HonorHealth Research Institute study uses new programing for pacemakers to control high blood pressure without additional drugs

Dr. Rahul Doshi leads ‘BACKBEAT’ clinical trial to prevent strokes and heart attacks by precisely timing heartbeats

SCOTTSDALE, Ariz. — June 19, 2024 — A programming algorithm being tested by HonorHealth Research Institute for those patients with new or recently installed pacemakers is designed so the device not only provides a steady heartbeat but also controls high blood pressure.

A recently opened clinical trial called BACKBEAT (BradycArdia paCemaKer for Blood prEssure treAtmenT) aims to use Medtronic’s Astra and Azure model pacemakers to not only treat slow heart rates but also delivers electrical pulses stimulating the heart in a way that reduces the patient’s blood pressure.

The clinical trial is for patients who require a pacemaker, but who no longer respond well to their current high blood pressure medication.

“It’s a huge, huge health problem,” said Rahul Doshi, M.D., an electrophysiologist in the Research Institute’s Cardiovascular Research Division. “Many patients who require a pacemaker have uncontrolled high blood pressure”.

The electrical system of the heart works by coordinating the function of the upper chambers (the atria) and the lower chambers (the ventricles) in order to function as a pump delivering blood to the whole body.

By varying the timing of heart beats for the upper and lower chambers, the new algorithm can lower blood pressure by several mechanisms and have a lasting benefit.

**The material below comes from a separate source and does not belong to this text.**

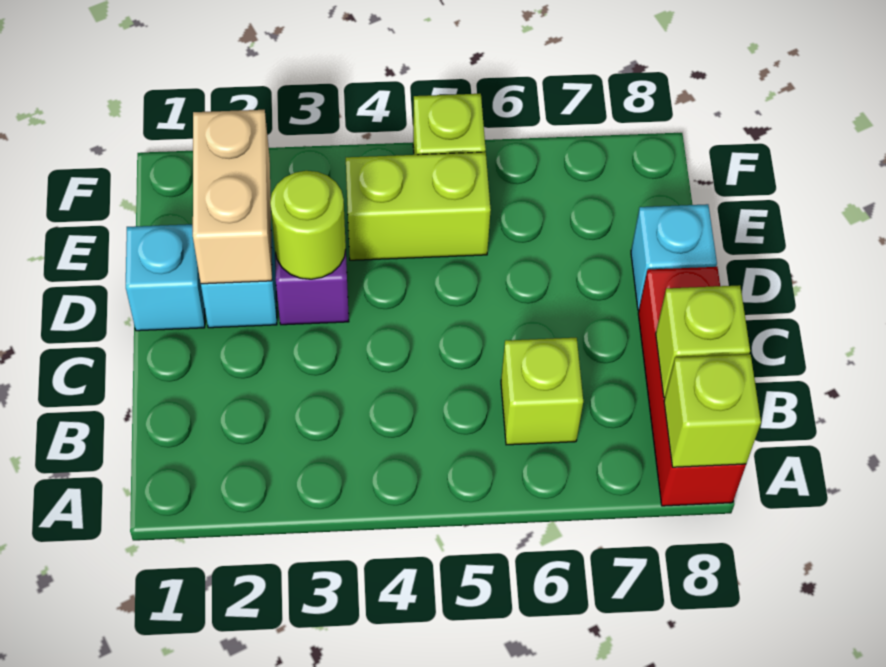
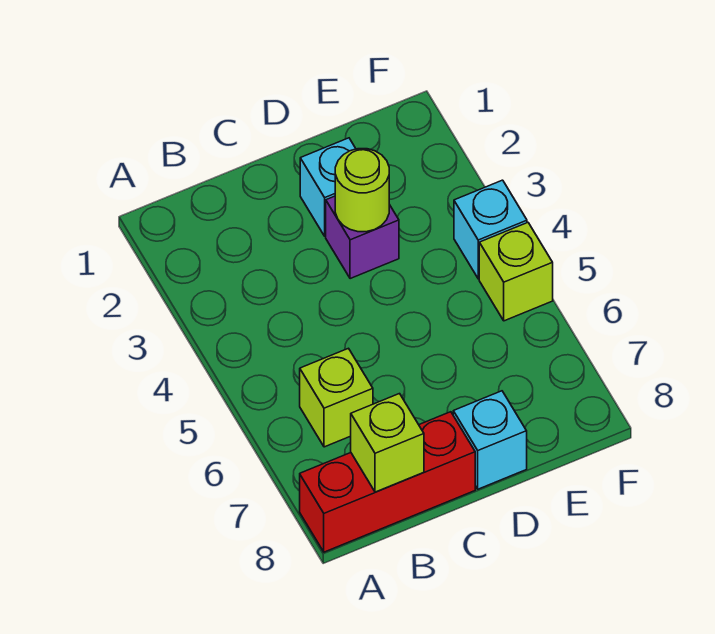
lime 1x1 brick [664,354,761,467] -> none
cyan 1x1 brick [126,224,205,331] -> cyan 1x1 brick moved to [454,180,527,279]
tan 1x2 brick [193,110,272,284] -> none
lime 1x2 brick [346,152,491,260] -> none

Reducing high blood pressure lowers the risk of life-threatening strokes, heart attacks and cardiovascular diseases.

Method provides lasting benefit

“This therapy works automatically without the patient or the doctor having to do anything. You just turn it on, and it works,” Dr. Doshi said. “It’s very promising. It’s been demonstrated in all of our preliminary data that, not only does this work, but it also has a lasting benefit if you continue the therapy.”

Previous attempts to cultivate a non-drug method of controlling high blood pressure did not provide a lasting effect, Dr. Doshi said.